*Direction:* Can you turn the lines in all of the records below into one numbered list, skipping any blank lines and leaving out the pictures?

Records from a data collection
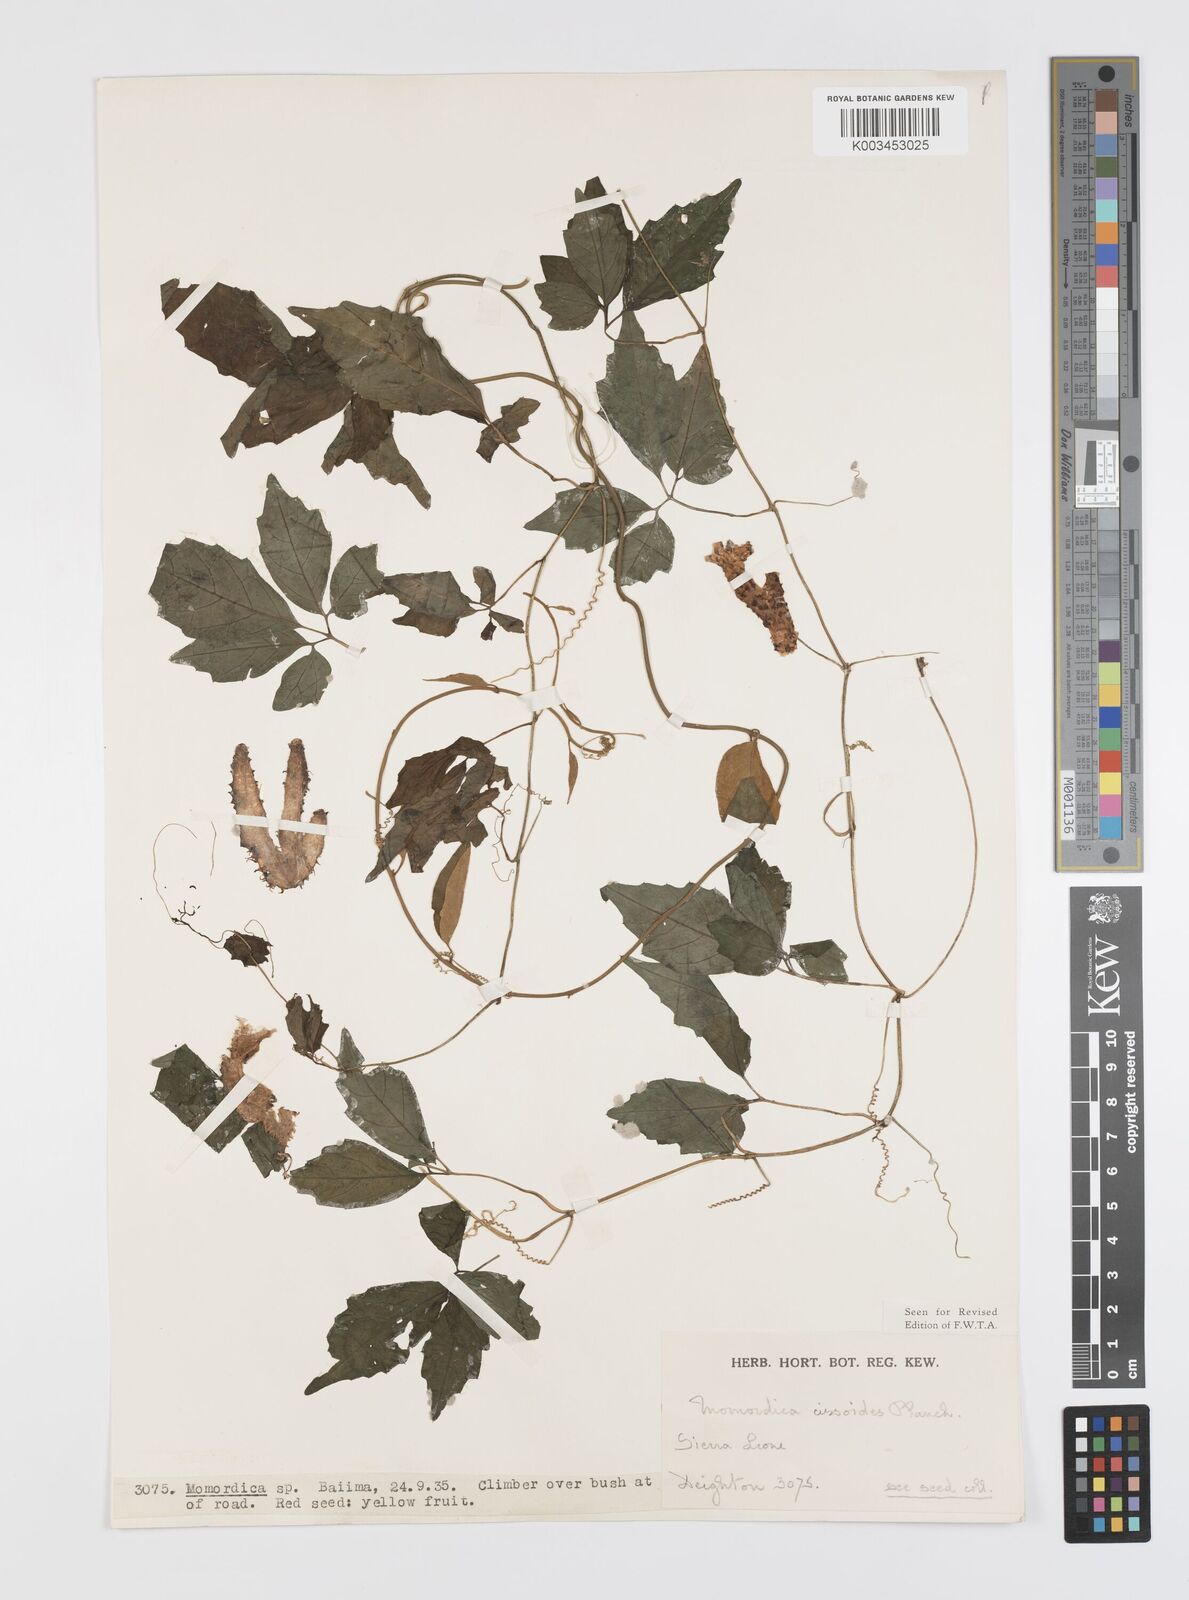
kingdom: Plantae
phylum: Tracheophyta
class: Magnoliopsida
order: Cucurbitales
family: Cucurbitaceae
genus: Momordica
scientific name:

*Complete response:*
1. kingdom: Plantae
2. phylum: Tracheophyta
3. class: Magnoliopsida
4. order: Cucurbitales
5. family: Cucurbitaceae
6. genus: Momordica
7. scientific name:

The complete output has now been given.